As recentes eleições francesas confirmaram o triunfo da era Macron, a consolidação da extrema direita e o aprofundamento das fraturas identitárias e geracionais em uma sociedade que tenta se modernizar sem perder as raízes e o orgulho. É exatamente sobre esses temas que trata o livro “Anéantir” (Aniquilar), de Michel Houellebecq, de longe o escritor mais importante e bem-sucedido da França.

A primeira edição deste seu oitavo romance teve tiragem superior a 300 mil cópias no início do ano, para se ter uma ideia de sua influência e popularidade dentro e fora do país. Com mais de 700 págs. e em edição de luxo (a pedido do autor), ainda é inédito no Brasil, onde ele é publicado pela editora Record.

A obra não deixa de tratar das obsessões que fizeram a fama de Houellebecq: pessimismo, visão niilista, suicídio, banalização da internet, a normalização da pornografia e da prostituição e o desencanto com as relações sociais. Mas esse livro adquiriu um tom mais político e maduro do que os outros, além de ser menos explícito.

Tudo gira em torno de um “énarque” (elite do funcionalismo público), chamado Paul, que é o número dois do Ministério da Economia. Ele precisa lidar com a campanha presidencial após o segundo mandato de Macron, além de sofrer com problemas em sua família, inclusive de saúde, que acabam consumindo sua própria vida privada. A obra compõe um painel da vida francesa: o cotidiano provinciano no interior, as regiões icônicas (Beaujolais, Nova Aquitânia e Loire) e o norte decadente e desindustrializado.  Além, é claro, da vida em Paris do disciplinado funcionário, que mora na região do seu Ministério, no ultramoderno parque de Bercy.

Em 2015 o escritor já tinha enveredado pela política com “Submissão”, uma distopia sobre a França convertida em uma sociedade muçulmana, que se tornou presciente ao ser lançada no exato dia da chacina no Bataclan. Em “Anéantir”, ele volta de forma tangencial às consequências físicas e morais do terrorismo fundamentalista, mas sob a perspectiva do triunfo da tradicional sociedade gaulesa.

No livro, Houellebecq faz um sereno e curioso elogio do centro político, representado pelo seu chefe que pode ser escolhido como sucessor de Macron. Escolhido é uma boa expressão porque nas últimas décadas os partidos políticos tradicionais implodiram (tanto a esquerda moderada quanto os herdeiros do gaulismo), e o próprio presidente atual se viabilizou criando um novo partido personalista. Esse é um dos nós da política francesa. Quando Macron sair, quem vai ocupar o espaço do centro político?

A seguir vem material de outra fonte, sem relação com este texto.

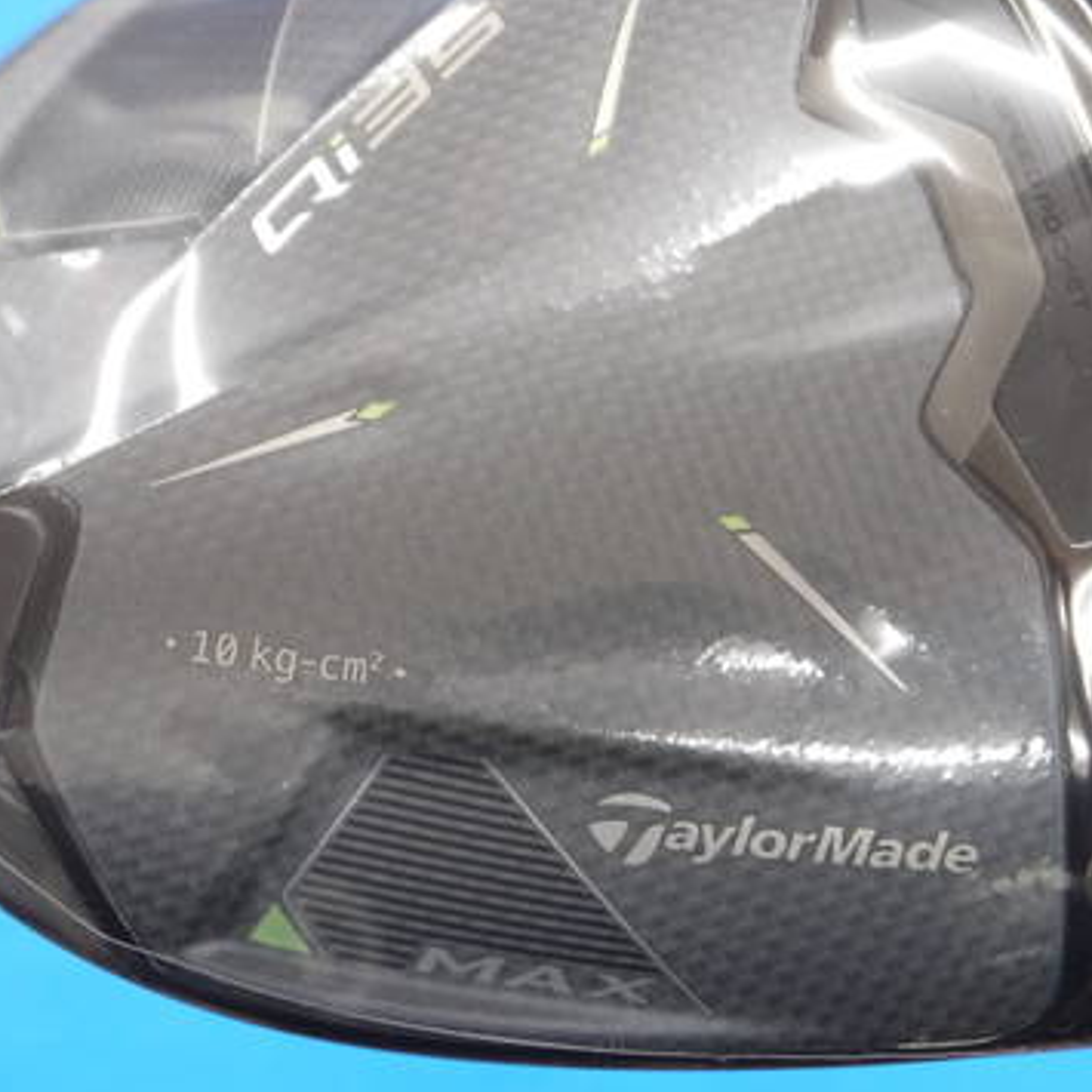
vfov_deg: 13.0
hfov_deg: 13.0
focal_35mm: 134
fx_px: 4783
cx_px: 603
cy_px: 458
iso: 800
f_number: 5.6
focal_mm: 42
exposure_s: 1/80
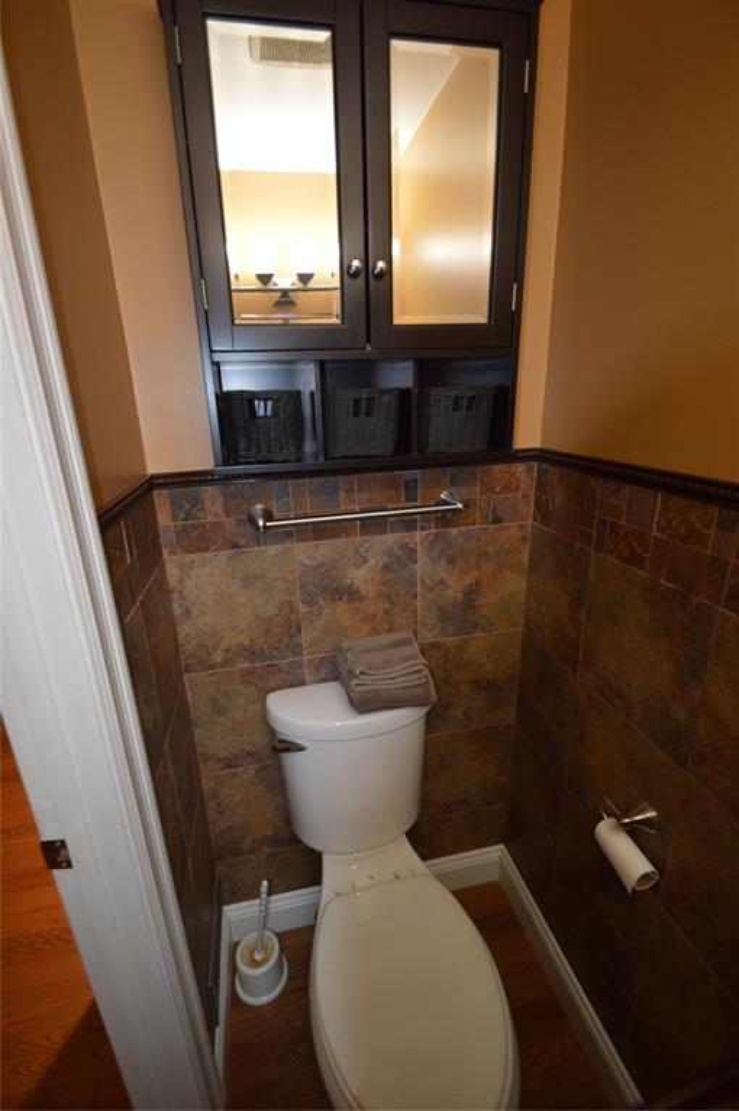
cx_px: 370
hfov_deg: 77.2
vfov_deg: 100.4
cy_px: 556
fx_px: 463
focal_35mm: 15
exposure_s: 1/60
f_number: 3.5
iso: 500
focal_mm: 10
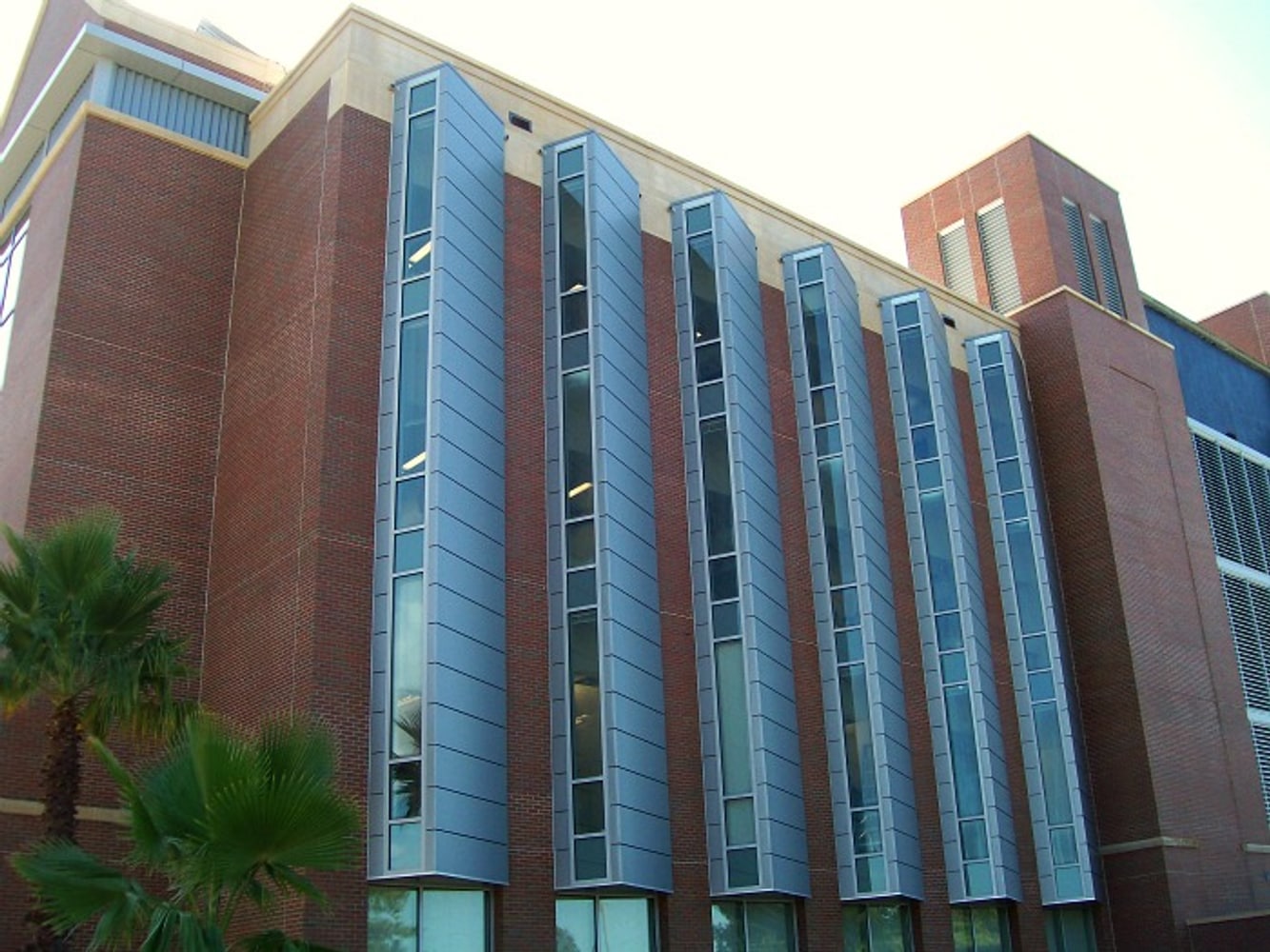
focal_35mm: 36
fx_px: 1321
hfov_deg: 51.4
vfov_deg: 39.7
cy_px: 476
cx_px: 635
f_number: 2.7
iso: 80
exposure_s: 1/394
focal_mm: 6
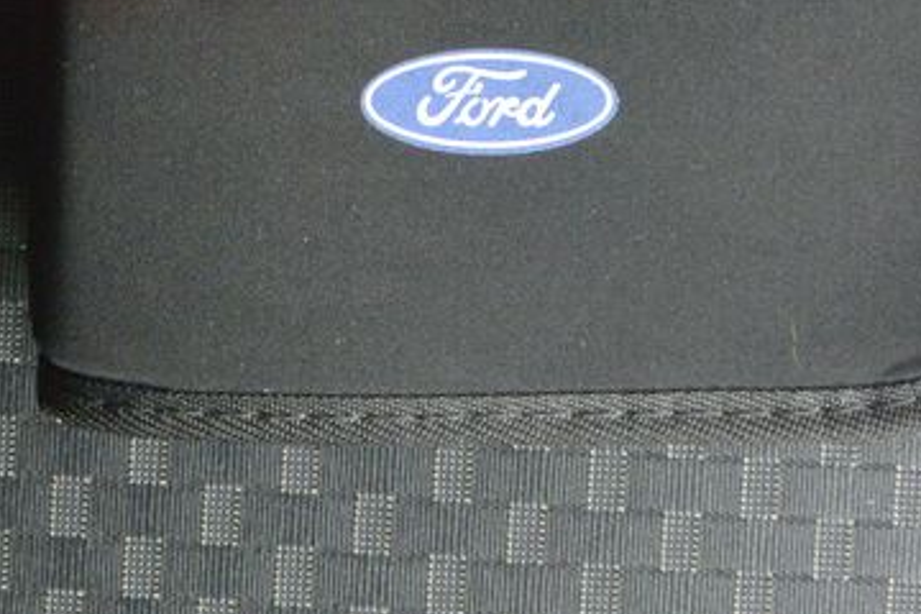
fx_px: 2328
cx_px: 281
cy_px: -193
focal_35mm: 91
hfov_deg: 22.3
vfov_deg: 14.4
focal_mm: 12.2
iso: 400
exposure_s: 1/125
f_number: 3.8
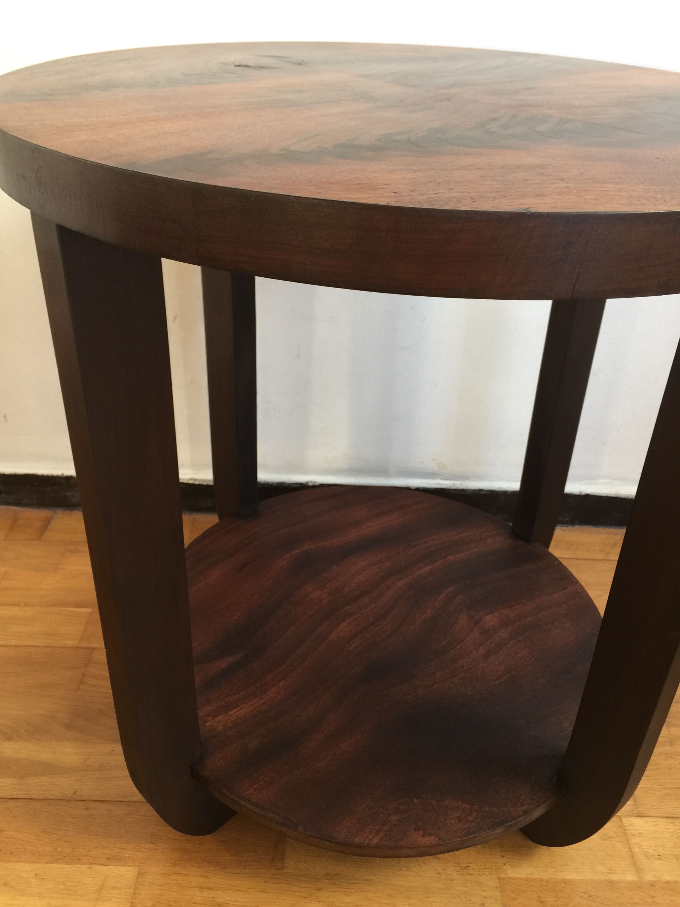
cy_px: 454
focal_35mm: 29
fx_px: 760
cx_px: 340
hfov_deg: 48.2
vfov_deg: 61.7
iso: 64
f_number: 2.2
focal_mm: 4.15
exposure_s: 1/17
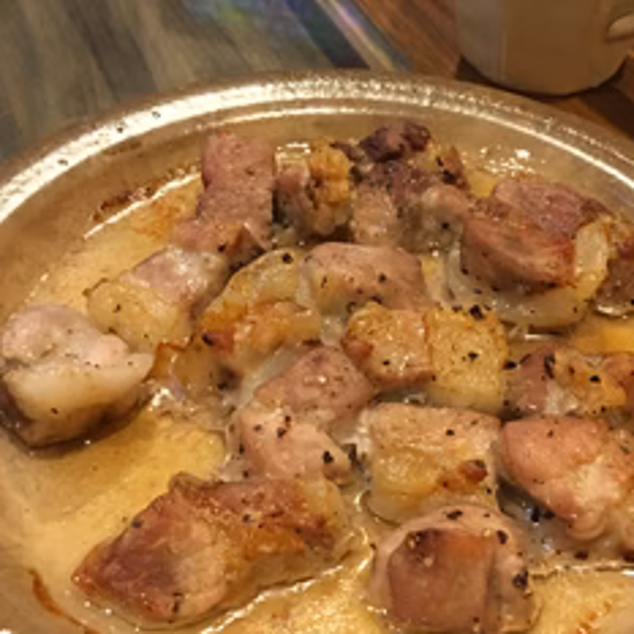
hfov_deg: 38.3
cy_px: 354
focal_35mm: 44
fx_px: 912
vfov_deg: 38.3
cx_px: 365
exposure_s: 1/4
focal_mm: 4.15
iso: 50
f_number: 2.2
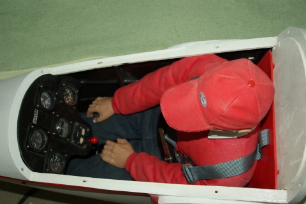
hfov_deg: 46.4
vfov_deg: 31.9
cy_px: 102
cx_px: 153
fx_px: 357
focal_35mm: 42
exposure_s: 1/45
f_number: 4
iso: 100
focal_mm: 28
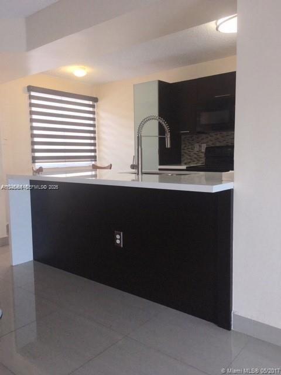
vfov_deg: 61.7
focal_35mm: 29
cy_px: 188
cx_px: 140
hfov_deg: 48.2
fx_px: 314
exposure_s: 1/81
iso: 25
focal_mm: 4.15
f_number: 2.2
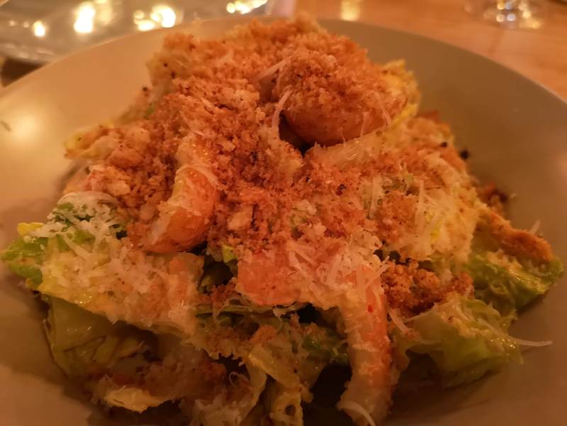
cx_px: 284
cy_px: 213
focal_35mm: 27
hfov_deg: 65.3
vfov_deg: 51.4
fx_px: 442
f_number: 1.8
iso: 800
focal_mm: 3.95
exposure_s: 1/16.7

E é exatamente sobre a possibilidade de o país preservar sua tradição e força moderadora, calcada na burocracia e moral republicanas, permanecendo como fortaleza do centro político europeu, que o escritor reflete. Ele discorre sobre a herança do Iluminismo e abre espaço para os críticos da Revolução Francesa, como Joseph de Maistre, um dos pais do movimento conservador.

Para Houellebecq, a maior ameaça ao país no futuro próximo é a ascensão do extremismo de direita, projetando que os herdeiros de Marine Le Pen chegarão muito perto de alcançar o poder em 2027. O centro resiste, e enfrenta dessa vez não a ameaça do terror político, mas a de obscuros grupos neopagãos e de tecnoterroristas que lembram o famoso unabomber americano, inspirados por teorias mirabolantes pseudocientíficas. Não é apenas o governo que está na mira. É a própria modernidade que está sob risco.

Enquanto ajuda a defender o crescimento racional e o renascimento econômico e industrial da França, o personagem cai em um inferno pessoal que o leva a redescobrir o afeto e o próprio casamento, para em seguida enfrentar a as contingências da sua fragilidade. Apesar de continuar cético e mordaz, Houellebecq é estranhamente contemplativo e quase otimista neste livro. Quase. Revela um olhar generoso para o caos que tomou conta da vida política francesa, enxergando o futuro como se fosse uma comovente tela do romantismo: uma bela representação da calmaria que antecede a extinção.